Thursday, December 13, 2018

Funding profits etc.


Industrial profits could be either unpaid added value, or just value added to the cost price. Commercial profits are value added to the cost price. And interest is also value added to the cost price. All three forms of profit demand that more is paid out than is put in. and the only way this extra value can be obtained is plunder, credit and debt. This is problematic enough, especially when incomes are static, but then the government adds on VAT to all consumption. Value added taxes (sales tax in the US) are an over-profit that can only be paid by even more plunder, credit and debt.

Profits, interest and VAT are unfunded expenses that can only be paid with debt.

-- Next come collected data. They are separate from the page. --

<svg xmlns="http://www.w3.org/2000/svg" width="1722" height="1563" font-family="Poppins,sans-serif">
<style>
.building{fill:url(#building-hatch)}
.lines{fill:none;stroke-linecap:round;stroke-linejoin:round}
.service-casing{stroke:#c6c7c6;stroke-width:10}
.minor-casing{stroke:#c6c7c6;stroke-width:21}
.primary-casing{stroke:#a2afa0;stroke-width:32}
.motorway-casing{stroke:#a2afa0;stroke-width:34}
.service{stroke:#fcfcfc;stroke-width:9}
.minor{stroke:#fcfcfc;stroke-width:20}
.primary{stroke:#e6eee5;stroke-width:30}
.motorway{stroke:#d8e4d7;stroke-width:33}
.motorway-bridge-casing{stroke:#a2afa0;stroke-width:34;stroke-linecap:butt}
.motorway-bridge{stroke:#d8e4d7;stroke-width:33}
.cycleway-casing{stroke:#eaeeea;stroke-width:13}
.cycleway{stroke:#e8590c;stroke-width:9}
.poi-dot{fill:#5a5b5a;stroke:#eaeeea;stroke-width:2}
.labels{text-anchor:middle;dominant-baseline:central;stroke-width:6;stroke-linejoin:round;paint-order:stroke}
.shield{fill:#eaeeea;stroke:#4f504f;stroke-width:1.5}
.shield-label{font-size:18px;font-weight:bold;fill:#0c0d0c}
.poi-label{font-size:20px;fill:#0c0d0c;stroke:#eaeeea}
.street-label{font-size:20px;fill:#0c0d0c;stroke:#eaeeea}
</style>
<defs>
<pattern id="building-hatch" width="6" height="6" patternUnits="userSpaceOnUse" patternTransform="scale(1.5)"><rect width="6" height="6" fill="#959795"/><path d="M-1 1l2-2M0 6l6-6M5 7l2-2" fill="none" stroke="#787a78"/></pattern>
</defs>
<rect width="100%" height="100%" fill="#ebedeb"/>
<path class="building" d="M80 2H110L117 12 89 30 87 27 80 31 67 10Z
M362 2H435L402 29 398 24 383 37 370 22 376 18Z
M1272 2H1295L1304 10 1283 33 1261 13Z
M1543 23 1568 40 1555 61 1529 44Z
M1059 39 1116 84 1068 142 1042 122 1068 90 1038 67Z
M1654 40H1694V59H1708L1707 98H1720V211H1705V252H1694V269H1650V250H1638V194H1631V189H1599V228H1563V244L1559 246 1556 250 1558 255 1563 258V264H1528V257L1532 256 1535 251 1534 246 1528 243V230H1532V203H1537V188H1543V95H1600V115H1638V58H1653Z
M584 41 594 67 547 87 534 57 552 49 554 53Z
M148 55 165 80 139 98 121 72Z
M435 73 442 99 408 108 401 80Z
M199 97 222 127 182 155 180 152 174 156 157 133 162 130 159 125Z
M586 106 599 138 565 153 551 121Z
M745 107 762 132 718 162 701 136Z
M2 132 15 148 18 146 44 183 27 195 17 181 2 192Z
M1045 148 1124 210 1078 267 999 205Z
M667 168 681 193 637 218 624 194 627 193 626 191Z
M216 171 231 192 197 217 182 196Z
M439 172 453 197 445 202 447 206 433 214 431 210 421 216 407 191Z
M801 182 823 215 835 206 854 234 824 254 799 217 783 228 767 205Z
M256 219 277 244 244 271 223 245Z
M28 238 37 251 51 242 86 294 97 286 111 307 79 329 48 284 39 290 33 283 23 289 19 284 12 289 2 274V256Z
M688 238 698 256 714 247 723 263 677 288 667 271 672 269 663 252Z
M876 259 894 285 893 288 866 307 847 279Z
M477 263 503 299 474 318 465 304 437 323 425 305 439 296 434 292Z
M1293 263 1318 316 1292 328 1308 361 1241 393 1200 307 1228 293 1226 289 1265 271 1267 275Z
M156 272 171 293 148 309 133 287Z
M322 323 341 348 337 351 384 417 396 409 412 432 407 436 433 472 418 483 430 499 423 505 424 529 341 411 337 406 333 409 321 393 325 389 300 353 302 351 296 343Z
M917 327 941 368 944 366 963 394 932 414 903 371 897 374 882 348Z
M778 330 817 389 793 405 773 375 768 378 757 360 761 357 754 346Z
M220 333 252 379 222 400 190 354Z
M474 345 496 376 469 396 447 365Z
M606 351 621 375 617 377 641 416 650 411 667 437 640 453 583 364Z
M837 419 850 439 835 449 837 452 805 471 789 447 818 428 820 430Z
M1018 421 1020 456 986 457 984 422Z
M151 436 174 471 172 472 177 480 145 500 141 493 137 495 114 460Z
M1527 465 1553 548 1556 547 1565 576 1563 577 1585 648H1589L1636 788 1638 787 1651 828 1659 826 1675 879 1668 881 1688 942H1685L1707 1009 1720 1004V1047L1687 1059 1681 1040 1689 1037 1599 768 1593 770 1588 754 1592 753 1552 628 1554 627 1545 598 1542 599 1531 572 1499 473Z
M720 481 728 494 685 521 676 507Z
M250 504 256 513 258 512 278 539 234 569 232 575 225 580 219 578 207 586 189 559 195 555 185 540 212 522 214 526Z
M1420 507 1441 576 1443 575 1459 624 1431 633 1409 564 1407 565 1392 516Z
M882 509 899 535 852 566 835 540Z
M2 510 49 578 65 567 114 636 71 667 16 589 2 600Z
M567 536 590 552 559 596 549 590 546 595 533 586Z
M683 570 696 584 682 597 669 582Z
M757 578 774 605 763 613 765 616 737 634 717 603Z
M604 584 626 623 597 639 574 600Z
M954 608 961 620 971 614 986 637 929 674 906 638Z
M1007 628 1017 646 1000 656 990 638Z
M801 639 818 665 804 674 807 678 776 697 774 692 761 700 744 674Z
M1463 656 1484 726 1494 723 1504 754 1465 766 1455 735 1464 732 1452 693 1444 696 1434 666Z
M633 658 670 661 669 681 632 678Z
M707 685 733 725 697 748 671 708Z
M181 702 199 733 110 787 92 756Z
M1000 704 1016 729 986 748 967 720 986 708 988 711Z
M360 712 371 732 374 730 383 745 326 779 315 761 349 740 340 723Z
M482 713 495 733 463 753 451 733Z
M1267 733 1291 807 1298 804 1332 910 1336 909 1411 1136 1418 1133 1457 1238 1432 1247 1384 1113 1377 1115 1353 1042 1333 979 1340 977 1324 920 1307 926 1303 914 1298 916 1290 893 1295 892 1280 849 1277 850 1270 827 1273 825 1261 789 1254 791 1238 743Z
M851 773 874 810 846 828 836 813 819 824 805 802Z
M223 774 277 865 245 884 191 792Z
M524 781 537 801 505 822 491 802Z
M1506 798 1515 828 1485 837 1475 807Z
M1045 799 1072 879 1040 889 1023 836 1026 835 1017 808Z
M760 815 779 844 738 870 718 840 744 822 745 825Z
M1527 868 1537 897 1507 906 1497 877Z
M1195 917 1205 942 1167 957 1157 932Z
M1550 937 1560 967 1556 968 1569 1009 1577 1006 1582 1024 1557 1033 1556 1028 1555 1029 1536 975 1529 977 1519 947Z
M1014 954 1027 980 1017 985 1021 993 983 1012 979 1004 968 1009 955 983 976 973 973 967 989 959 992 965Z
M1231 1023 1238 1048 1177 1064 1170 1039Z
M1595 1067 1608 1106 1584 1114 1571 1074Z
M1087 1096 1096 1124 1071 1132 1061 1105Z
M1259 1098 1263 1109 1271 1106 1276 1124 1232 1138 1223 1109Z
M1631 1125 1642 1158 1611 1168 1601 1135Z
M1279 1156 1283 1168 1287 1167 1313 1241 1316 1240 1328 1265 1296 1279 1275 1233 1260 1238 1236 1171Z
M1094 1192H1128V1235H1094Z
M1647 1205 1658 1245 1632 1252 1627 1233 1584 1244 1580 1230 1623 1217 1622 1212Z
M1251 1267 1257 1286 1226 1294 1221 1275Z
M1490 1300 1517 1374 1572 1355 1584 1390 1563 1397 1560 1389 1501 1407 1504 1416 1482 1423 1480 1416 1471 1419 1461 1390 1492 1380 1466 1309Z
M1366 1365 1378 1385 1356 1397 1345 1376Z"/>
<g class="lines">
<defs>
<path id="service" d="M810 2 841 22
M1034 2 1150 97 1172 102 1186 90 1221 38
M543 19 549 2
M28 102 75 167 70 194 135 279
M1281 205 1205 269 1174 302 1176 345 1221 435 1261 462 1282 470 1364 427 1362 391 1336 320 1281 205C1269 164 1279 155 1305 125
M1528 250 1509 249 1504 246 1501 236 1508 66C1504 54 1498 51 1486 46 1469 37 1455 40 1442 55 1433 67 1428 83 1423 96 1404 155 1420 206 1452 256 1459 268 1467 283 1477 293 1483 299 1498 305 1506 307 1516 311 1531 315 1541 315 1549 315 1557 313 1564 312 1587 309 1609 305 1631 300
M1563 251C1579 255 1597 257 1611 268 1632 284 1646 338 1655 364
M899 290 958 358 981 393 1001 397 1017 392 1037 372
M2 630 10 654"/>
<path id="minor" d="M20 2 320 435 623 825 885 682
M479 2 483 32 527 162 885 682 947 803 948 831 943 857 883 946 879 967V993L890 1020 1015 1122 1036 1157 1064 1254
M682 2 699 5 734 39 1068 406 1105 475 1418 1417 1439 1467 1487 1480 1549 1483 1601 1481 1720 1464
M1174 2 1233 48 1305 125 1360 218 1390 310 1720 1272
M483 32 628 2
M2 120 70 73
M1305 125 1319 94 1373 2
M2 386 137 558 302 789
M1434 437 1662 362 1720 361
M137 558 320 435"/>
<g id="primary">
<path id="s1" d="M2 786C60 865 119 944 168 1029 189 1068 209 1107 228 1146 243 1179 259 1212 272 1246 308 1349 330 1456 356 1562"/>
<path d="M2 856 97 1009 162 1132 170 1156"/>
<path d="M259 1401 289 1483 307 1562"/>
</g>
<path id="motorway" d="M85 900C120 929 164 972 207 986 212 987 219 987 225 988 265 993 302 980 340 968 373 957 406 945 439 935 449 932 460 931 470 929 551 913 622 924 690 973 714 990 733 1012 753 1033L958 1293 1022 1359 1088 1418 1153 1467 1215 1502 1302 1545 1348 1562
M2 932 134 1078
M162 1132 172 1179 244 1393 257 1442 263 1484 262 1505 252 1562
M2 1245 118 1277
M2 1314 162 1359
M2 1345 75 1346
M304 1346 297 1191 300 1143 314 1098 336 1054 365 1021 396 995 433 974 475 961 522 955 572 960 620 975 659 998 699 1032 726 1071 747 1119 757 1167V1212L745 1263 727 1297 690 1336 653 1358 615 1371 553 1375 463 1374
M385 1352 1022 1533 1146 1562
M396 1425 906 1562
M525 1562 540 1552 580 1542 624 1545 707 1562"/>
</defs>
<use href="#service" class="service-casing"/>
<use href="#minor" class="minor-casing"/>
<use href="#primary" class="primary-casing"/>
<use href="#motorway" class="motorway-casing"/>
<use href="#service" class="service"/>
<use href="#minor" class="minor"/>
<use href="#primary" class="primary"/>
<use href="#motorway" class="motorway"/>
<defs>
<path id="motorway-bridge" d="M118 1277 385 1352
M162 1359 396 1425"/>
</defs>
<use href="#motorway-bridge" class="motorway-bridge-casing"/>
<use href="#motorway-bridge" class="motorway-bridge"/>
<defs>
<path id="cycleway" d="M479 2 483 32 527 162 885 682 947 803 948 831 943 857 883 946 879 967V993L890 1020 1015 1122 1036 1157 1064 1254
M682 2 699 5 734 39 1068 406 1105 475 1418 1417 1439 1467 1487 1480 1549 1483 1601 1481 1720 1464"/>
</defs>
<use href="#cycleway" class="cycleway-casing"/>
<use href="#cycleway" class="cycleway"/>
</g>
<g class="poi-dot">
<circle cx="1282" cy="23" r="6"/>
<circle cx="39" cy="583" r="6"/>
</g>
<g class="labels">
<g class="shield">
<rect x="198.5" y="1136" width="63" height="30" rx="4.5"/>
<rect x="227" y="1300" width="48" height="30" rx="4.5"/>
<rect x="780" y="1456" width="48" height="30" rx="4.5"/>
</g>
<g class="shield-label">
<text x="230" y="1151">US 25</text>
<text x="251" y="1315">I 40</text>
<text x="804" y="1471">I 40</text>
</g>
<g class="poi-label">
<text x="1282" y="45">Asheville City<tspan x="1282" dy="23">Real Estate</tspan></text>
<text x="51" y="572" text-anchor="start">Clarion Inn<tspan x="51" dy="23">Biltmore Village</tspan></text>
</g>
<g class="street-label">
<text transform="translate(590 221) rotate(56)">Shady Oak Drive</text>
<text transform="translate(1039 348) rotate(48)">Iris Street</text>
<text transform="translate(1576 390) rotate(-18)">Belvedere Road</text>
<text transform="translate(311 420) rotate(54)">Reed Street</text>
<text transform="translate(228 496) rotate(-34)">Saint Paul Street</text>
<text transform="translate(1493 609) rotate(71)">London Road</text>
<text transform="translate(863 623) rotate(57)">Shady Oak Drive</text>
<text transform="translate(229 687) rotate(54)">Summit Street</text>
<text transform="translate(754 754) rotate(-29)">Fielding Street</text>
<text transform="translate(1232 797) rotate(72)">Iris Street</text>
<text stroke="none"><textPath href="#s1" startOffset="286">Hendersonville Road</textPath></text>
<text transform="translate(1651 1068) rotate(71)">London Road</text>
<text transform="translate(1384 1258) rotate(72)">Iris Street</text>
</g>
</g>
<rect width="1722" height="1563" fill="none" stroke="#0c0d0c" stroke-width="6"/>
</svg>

And as the debt grows, so must the debt to pay the growing interest. When debt growth slows down, its division between profits, VAT and ever increasing interest becomes impossible, so someone must lose out. Governments can reduce taxes and profits can fall but, when debt growth stalled in 2007, it was interest that suffered as central banks pushed it down to almost nothing. This was unfortunate for banks and all those who depended on interest for income. But VAT was maintained and profits could grow, while low interest encouraged a lot of new borrowing.

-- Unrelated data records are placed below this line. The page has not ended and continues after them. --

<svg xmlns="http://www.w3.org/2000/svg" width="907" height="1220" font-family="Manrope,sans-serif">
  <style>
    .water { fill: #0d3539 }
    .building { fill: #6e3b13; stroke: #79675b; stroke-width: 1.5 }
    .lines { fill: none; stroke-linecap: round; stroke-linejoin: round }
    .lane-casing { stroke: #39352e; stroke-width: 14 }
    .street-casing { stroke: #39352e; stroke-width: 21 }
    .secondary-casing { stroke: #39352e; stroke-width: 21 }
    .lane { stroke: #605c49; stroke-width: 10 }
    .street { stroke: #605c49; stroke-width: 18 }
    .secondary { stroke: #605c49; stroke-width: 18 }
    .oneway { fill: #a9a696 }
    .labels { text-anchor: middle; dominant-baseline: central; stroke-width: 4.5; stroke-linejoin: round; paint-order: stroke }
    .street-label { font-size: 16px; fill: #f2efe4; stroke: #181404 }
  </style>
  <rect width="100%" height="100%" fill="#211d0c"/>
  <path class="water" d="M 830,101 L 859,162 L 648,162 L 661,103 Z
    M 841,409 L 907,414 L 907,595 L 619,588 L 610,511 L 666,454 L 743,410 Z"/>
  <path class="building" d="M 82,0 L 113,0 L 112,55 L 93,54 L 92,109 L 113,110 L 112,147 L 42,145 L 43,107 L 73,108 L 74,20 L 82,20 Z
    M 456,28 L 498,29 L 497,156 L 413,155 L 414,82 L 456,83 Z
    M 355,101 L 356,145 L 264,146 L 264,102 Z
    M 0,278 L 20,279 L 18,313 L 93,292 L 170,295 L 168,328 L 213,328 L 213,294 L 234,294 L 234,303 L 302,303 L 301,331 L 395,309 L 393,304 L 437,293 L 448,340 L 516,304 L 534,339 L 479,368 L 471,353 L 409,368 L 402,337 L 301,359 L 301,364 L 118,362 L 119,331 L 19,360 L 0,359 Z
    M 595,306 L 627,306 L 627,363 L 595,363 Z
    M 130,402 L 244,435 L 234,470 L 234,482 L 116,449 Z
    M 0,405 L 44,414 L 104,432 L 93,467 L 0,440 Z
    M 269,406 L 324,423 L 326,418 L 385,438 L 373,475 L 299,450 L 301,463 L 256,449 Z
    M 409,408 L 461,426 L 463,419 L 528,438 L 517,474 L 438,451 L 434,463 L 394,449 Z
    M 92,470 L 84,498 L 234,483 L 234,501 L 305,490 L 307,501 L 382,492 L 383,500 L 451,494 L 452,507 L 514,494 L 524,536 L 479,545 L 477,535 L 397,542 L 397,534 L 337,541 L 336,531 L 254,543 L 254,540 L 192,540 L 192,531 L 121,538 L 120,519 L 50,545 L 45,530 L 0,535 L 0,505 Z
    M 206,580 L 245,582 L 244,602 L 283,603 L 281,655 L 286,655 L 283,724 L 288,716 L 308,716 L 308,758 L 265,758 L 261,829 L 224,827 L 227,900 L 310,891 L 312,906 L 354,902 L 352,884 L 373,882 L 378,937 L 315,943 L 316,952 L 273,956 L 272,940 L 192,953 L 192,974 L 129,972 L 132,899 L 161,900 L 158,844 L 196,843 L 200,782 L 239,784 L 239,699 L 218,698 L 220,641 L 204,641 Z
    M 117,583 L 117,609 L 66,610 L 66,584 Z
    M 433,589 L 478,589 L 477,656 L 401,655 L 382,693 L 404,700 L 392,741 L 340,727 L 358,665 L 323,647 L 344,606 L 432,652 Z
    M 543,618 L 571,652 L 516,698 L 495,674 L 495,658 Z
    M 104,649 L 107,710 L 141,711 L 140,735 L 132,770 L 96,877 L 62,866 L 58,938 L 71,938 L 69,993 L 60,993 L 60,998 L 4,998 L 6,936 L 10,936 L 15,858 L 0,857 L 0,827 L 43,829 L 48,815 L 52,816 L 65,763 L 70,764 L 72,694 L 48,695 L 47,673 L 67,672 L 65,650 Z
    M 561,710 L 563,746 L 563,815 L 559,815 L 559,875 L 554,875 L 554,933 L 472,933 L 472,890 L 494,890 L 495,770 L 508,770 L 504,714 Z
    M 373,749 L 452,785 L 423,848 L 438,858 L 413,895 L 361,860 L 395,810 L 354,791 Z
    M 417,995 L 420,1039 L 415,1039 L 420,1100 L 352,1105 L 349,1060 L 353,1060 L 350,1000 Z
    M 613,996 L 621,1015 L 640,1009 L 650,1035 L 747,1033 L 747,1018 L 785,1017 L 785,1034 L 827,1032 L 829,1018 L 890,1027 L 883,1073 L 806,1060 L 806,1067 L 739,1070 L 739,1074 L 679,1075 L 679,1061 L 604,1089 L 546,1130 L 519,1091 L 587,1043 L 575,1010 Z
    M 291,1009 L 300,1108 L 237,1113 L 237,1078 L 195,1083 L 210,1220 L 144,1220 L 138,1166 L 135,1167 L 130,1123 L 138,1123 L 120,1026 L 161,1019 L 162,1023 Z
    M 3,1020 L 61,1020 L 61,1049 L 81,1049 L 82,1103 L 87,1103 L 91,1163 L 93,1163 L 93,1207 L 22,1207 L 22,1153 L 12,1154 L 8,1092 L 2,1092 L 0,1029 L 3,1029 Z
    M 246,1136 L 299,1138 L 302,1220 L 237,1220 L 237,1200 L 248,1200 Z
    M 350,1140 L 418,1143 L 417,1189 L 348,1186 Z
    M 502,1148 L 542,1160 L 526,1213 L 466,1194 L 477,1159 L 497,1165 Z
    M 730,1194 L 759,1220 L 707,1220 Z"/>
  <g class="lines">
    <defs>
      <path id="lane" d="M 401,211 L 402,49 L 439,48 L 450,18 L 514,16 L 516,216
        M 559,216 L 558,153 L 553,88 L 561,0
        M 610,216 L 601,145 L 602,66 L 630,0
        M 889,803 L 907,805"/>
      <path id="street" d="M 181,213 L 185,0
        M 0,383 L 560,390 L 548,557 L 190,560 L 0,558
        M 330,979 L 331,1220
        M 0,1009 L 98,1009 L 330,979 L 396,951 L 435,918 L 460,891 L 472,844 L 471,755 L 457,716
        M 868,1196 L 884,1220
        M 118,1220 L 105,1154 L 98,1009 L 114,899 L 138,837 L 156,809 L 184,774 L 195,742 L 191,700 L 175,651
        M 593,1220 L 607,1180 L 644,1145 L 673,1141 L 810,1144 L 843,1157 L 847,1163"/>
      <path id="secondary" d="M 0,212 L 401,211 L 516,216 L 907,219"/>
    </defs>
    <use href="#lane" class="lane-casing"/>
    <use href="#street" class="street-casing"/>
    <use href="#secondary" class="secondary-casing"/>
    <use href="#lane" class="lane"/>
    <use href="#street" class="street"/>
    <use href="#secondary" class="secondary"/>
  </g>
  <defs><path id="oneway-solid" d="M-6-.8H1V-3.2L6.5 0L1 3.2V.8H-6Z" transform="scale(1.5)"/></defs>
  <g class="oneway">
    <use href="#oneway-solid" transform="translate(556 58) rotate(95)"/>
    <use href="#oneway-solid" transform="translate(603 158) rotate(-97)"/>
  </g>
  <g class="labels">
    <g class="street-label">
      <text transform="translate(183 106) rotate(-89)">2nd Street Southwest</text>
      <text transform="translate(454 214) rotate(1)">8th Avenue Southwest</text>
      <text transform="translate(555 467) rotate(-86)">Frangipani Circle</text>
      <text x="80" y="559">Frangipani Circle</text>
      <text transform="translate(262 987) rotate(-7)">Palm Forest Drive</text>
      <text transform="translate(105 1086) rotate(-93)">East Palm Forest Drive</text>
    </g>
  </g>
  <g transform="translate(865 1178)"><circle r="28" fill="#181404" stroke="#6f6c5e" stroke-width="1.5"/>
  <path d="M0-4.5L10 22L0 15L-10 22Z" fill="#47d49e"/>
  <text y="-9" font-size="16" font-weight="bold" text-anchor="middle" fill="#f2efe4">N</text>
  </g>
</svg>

The unfunded value that is added to production costs can only be paid with debt. As that debt cannot be paid back without stopping the whole process, it just piles up along with the interest. At present, most developed nations owe two or three times their national income. Multiplied by the rate of interest, that represents a considerable percentage of GDP. A sum that must in turn be borrowed to keep the system going. And that system (profit capitalism) is on the verge of a gigantic crash.